Formé à la méthode de l'Actors Studio, Youssef Hajdi privilégie une approche intériorisée du jeu, cherchant systématiquement la vérité émotionnelle de ses personnages. Cette rigueur lui permet d'aborder avec la même aisance des rôles dramatiques, comme celui du braqueur de 13 m², et des rôles plus comiques, à l'image de sa participation à la série parodique La Flamme. Sa présence à l'écran, à la fois discrète et magnétique, en fait un second rôle particulièrement recherché par les réalisateurs français. Il sait également instaurer une belle complicité avec ses partenaires de jeu, un atout précieux dans les productions chorales qu'il affectionne.
Sa collaboration avec Barthélémy Grossmann demeure la plus fondatrice de sa carrière, ce dernier lui ayant offert son premier rôle marquant au cinéma.

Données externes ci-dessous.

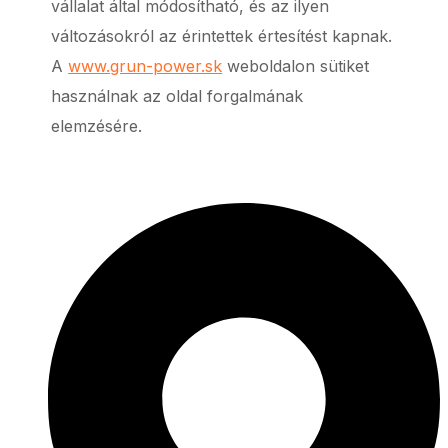
vállalat által módosítható, és az ilyen
változásokról az érintettek értesítést kapnak.
A
www.grun-power.sk
weboldalon sütiket
használnak az oldal forgalmának
elemzésére.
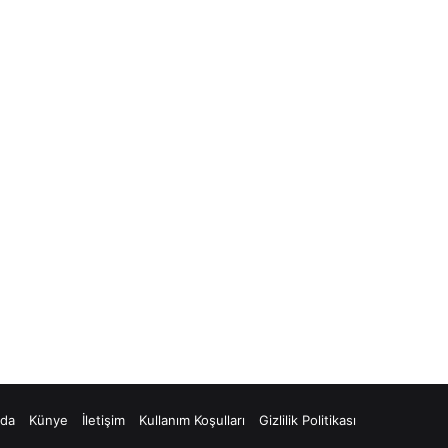
zda
Künye
İletişim
Kullanım Koşulları
Gizlilik Politikası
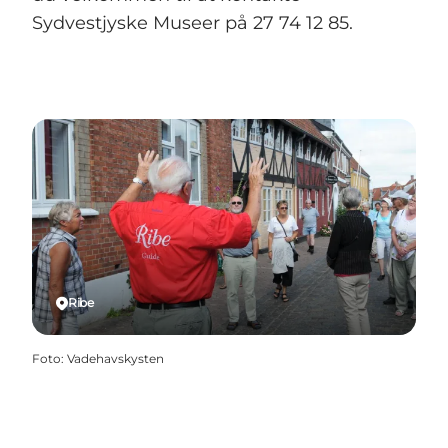
Sydvestjyske Museer på 27 74 12 85.
Ribe
Foto
:
Vadehavskysten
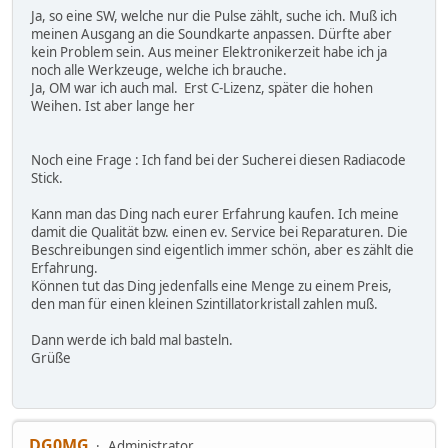
Ja, so eine SW, welche nur die Pulse zählt, suche ich. Muß ich
meinen Ausgang an die Soundkarte anpassen. Dürfte aber
kein Problem sein. Aus meiner Elektronikerzeit habe ich ja
noch alle Werkzeuge, welche ich brauche.
Ja, OM war ich auch mal. Erst C-Lizenz, später die hohen
Weihen. Ist aber lange her
Noch eine Frage : Ich fand bei der Sucherei diesen Radiacode
Stick.
Kann man das Ding nach eurer Erfahrung kaufen. Ich meine
damit die Qualität bzw. einen ev. Service bei Reparaturen. Die
Beschreibungen sind eigentlich immer schön, aber es zählt die
Erfahrung.
Können tut das Ding jedenfalls eine Menge zu einem Preis,
den man für einen kleinen Szintillatorkristall zahlen muß.
Dann werde ich bald mal basteln.
Grüße
DG0MG
Administrator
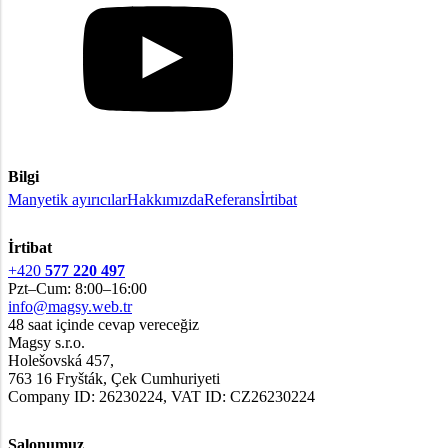
Bilgi
Manyetik ayırıcılar
Hakkımızda
Referans
İrtibat
İrtibat
+420
577 220 497
Pzt–Cum: 8:00–16:00
info@magsy.web.tr
48 saat içinde cevap vereceğiz
Magsy s.r.o.
Holešovská 457,
763 16 Fryšták, Çek Cumhuriyeti
Company ID: 26230224, VAT ID: CZ26230224
Salonumuz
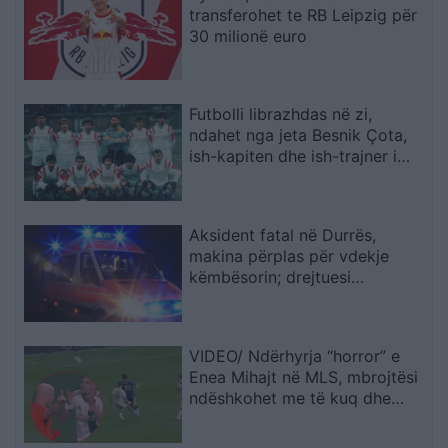
transferohet te RB Leipzig për
30 milionë euro
Futbolli librazhdas në zi,
ndahet nga jeta Besnik Çota,
ish-kapiten dhe ish-trajner i
Sopotit
Aksident fatal në Durrës,
makina përplas për vdekje
këmbësorin; drejtuesi
shoqërohet në polici
VIDEO/ Ndërhyrja “horror” e
Enea Mihajt në MLS, mbrojtësi
ndëshkohet me të kuq dhe
gjobë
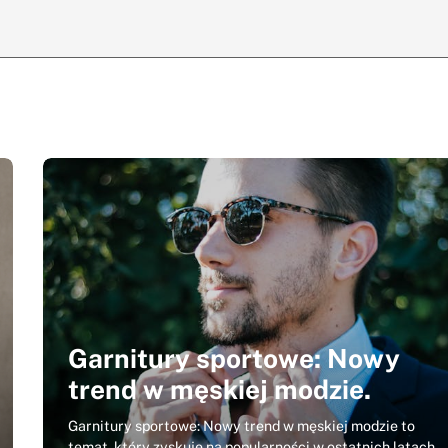
Garnitury sportowe: Nowy
trend w męskiej modzie.
Garnitury sportowe: Nowy trend w męskiej modzie to
temat, który zyskuje na popularności w ostatnich latach.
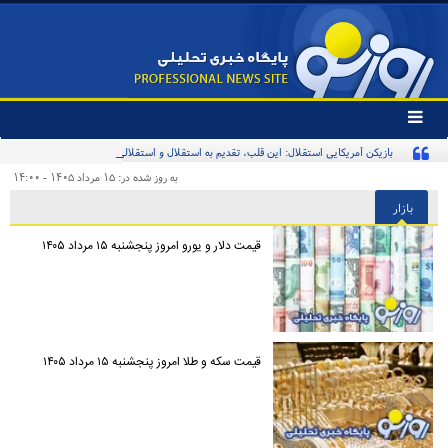
تغییر
وضعیت
بازیکن آمریکایی استقلال: این قلب، تقدیم به استقلال و استقلالی‌ها/ تیم‌ملی ایران پیشنهاد
منوی
سرویس
بدهد قبول می‌کنم
به روز شده در: ۱۵ مرداد ۱۴۰۵ - ۱۴:۰۰
ها
بازار
قیمت دلار و یورو امروز پنجشنبه ۱۵ مرداد ۱۴۰۵
قیمت سکه و طلا امروز پنجشنبه ۱۵ مرداد ۱۴۰۵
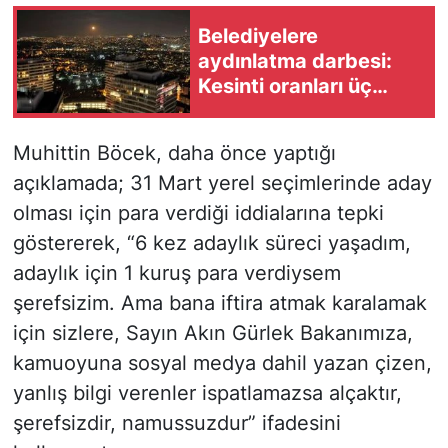
Belediyelere
aydınlatma darbesi:
Kesinti oranları üç
katına çıkarıldı
Muhittin Böcek, daha önce yaptığı
açıklamada; 31 Mart yerel seçimlerinde aday
olması için para verdiği iddialarına tepki
göstererek, “6 kez adaylık süreci yaşadım,
adaylık için 1 kuruş para verdiysem
şerefsizim. Ama bana iftira atmak karalamak
için sizlere, Sayın Akın Gürlek Bakanımıza,
kamuoyuna sosyal medya dahil yazan çizen,
yanlış bilgi verenler ispatlamazsa alçaktır,
şerefsizdir, namussuzdur” ifadesini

Il retrouve à plusieurs reprises Éric Judor, notamment sur Platane et Mohamed Dubois, formant un duo apprécié du public. Il travaille également de façon récurrente avec les productions Canal+, un partenariat qui l'a vu apparaître dans plusieurs séries à succès de la chaîne. Sa collaboration avec Jonathan Cohen sur La Flamme illustre par ailleurs son goût pour les projets parodiques et audacieux.
Youssef Hajdi entretient un lien fort avec sa ville d'adoption, Beaucaire, dont il est devenu le parrain du festival de cinéma organisé par l'association Têtes à Clap. Cet engagement témoigne de son attachement à transmettre sa passion du cinéma aux nouvelles générations issues de sa région natale. Il reste par ailleurs discret sur d'autres engagements associatifs, préférant privilégier des actions de proximité liées à son parcours personnel.